When the amount of data is large, it may not be possible to keep all the data in the program’s resident memory. In such a case, it is necessary to write data into files. In simple application programs, if we need access to data, we can store the data in text files for purposes of reading, writing and other manipulations such as deleting or inserting information, finding information that satisfies certain query criteria, and sorting the data. If the amount of data is small, and speed of access is not critical, we can use text files that we format ourselves in certain ways.   Using text files is extremely simple. Every programming language provides facilities for reading and writing text files. Usually, a record is written one per line with \n being the record delimiter although other record delimiters are possible.
The fields are usually separated with a pre-specified delimiter, say one or more commas or colons or tabs. The obvious drawback of using text files is that it is inefficient. Disk access is slow. If we need to sort records or keep them in sorted order in a text file, it becomes a slow process. A flat text file has no additional structure, so insertion and deletion of data becomes time-consuming, possibly requiring a pass through all the records. This may work for a simple application with a small amount of data. However, if the amount of data becomes large, there are several possibilities for the program author. Some of these are given below.

    We can use a data structure more complex than a straight file although the data can still be stored in files. For example, we can use a binary tree, a binary search tree, a red-black tree, a regular heap, a Fibonacci heap, or a B-tree. These structures are discussed in detail in most books on data structures and algorithms, such as [CLR97, CCELS01]. Writing one’s own code becomes complex, but depending on the task at hand, it may be the only option open to a programmer. There are also off-the-shelf commercial, freeware, or shareware software one may be able to find.
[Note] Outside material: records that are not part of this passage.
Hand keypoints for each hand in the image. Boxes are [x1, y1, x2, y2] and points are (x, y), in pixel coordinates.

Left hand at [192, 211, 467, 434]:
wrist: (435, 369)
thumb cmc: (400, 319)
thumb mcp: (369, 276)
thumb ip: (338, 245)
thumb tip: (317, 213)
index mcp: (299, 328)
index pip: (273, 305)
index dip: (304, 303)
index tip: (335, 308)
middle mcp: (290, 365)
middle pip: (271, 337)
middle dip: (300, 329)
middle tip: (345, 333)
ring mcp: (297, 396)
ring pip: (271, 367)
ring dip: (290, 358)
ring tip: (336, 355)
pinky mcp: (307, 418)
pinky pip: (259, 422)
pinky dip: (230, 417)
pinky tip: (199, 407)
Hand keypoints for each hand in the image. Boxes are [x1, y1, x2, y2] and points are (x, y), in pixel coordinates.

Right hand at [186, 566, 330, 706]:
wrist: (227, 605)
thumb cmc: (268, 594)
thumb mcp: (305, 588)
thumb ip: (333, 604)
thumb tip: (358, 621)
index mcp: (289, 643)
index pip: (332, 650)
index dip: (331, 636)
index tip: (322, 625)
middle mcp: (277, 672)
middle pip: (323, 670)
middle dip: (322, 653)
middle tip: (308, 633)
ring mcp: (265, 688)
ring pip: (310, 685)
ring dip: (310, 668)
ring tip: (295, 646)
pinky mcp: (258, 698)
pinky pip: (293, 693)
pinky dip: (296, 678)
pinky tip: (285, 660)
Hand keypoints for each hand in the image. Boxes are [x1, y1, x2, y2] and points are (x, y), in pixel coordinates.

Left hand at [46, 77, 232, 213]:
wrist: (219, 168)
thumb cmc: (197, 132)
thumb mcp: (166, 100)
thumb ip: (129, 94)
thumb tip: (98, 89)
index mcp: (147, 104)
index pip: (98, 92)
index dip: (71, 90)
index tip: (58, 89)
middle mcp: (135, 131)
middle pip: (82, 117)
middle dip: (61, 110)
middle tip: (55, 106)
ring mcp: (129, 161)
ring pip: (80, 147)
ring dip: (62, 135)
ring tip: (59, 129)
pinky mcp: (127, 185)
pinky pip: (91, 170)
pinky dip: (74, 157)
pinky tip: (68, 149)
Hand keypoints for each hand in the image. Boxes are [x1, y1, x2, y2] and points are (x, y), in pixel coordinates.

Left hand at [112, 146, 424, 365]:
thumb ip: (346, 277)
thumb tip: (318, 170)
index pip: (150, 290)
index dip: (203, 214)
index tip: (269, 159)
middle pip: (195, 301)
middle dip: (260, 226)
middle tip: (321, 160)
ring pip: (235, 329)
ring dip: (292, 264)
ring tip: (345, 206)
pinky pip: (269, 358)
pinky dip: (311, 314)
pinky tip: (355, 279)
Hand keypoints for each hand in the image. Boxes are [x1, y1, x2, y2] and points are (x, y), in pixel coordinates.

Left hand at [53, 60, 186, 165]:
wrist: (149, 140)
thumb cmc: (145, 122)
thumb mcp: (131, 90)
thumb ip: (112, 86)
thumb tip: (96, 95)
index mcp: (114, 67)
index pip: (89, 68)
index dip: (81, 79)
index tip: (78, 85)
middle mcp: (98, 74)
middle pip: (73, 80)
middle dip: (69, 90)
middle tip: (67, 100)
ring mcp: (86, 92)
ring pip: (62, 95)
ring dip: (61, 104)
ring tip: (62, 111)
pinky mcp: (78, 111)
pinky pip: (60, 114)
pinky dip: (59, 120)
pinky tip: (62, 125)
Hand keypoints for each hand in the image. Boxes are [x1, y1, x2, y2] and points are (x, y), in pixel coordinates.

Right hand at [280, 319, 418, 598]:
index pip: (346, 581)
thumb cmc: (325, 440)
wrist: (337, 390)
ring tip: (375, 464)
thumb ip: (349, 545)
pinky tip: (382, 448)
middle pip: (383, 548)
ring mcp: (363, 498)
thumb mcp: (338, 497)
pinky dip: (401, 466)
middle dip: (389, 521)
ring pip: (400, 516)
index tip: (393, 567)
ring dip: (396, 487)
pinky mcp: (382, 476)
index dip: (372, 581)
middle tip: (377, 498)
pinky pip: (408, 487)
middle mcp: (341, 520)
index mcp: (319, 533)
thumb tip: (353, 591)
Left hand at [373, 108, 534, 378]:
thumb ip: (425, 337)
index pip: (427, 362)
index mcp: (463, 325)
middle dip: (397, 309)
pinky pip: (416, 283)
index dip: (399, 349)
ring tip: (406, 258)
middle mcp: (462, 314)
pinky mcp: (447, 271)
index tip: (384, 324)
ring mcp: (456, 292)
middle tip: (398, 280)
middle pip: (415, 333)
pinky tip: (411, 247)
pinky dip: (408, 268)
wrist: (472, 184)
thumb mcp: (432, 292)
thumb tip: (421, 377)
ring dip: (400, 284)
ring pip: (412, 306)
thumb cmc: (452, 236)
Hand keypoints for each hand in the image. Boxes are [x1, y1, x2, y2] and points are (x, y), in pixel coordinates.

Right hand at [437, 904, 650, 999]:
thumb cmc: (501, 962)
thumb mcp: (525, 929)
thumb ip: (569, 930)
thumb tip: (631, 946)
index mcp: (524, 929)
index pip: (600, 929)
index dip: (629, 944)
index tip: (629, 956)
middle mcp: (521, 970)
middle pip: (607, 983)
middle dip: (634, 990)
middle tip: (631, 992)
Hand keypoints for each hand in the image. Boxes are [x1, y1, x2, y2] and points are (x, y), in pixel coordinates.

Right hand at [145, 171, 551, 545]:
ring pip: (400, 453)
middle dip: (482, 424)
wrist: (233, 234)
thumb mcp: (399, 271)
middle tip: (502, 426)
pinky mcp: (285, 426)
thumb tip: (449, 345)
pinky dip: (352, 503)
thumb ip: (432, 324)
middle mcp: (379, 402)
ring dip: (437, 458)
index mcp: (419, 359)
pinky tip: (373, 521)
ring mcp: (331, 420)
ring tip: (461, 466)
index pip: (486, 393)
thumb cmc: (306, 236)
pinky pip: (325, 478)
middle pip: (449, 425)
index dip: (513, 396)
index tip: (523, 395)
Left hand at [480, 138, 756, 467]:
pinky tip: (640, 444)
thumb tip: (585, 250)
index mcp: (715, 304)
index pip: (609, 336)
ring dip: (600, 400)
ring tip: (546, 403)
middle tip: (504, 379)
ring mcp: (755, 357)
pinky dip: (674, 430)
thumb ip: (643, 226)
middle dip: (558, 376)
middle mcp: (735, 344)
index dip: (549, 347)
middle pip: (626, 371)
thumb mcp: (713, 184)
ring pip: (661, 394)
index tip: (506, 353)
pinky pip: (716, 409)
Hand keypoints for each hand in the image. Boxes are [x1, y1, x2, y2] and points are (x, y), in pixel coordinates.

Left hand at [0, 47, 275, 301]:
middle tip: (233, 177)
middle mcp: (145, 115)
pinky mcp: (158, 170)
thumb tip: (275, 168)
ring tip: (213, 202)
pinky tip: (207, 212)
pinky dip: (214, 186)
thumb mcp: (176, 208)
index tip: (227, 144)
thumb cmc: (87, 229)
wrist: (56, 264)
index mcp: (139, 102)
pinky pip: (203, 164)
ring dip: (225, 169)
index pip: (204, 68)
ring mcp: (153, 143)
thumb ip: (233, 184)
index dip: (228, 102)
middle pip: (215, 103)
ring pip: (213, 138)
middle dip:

    If the information is not very complex in structure, but the amount of data is somewhat large, we can use a built-in facility called DBM files or databases. DBMs are not really as powerful as relational databases, but for many purposes, they are enough. DBMs have been historically used in Unix machines although they are available in other platforms as well.

The DBM library provides a simple database management facility. The structure of the record allowed is simple, just key-value pairs. They are stored in disk, not in the form of a flat file, but using complex hashing algorithms. DBMs have been in use in the Unix environment since the 1970s [Sel91]. A DBM file can be used to add new values, update existing values, or delete old values. The DBM library is fairly simple, but is readily available and frequently used.

Perl provides access to the DBM files using a clever mechanism whereby a hash can be associated with a DBM database through a process similar to opening a file. Creating a new element in the array modifies the DBM database immediately. Deleting an element deletes the value from the DBM database. The size, number and kind of keys and values in a DBM database are restricted. In general, one is advised to keep both the keys and values down to about 1000 characters or less.

 

    Another option is using a full-fledged database. This is absolutely necessary if the amount of data is large and the data has complex structure. A complex structure can be represented using several related tables that are simple in themselves individually. Databases store huge amounts of data, and structure them using complex mechanisms for easy access and manipulation. Although there are different kinds of databases, relational databases are the most prevalent ones. A freely available relational database is MySQL. Another is Postgresql. Commercially available relational databases include ones from Oracle, Microsoft, and IBM.    

   A relational database is usually a complex software system. To be able to install and use a relational database needs considerable expertise, including learning a language called SQL or a variant of it. Quite frequently, it is necessary to employ an individual called a database administrator to help perform all the activities needed to keep a database system functioning well.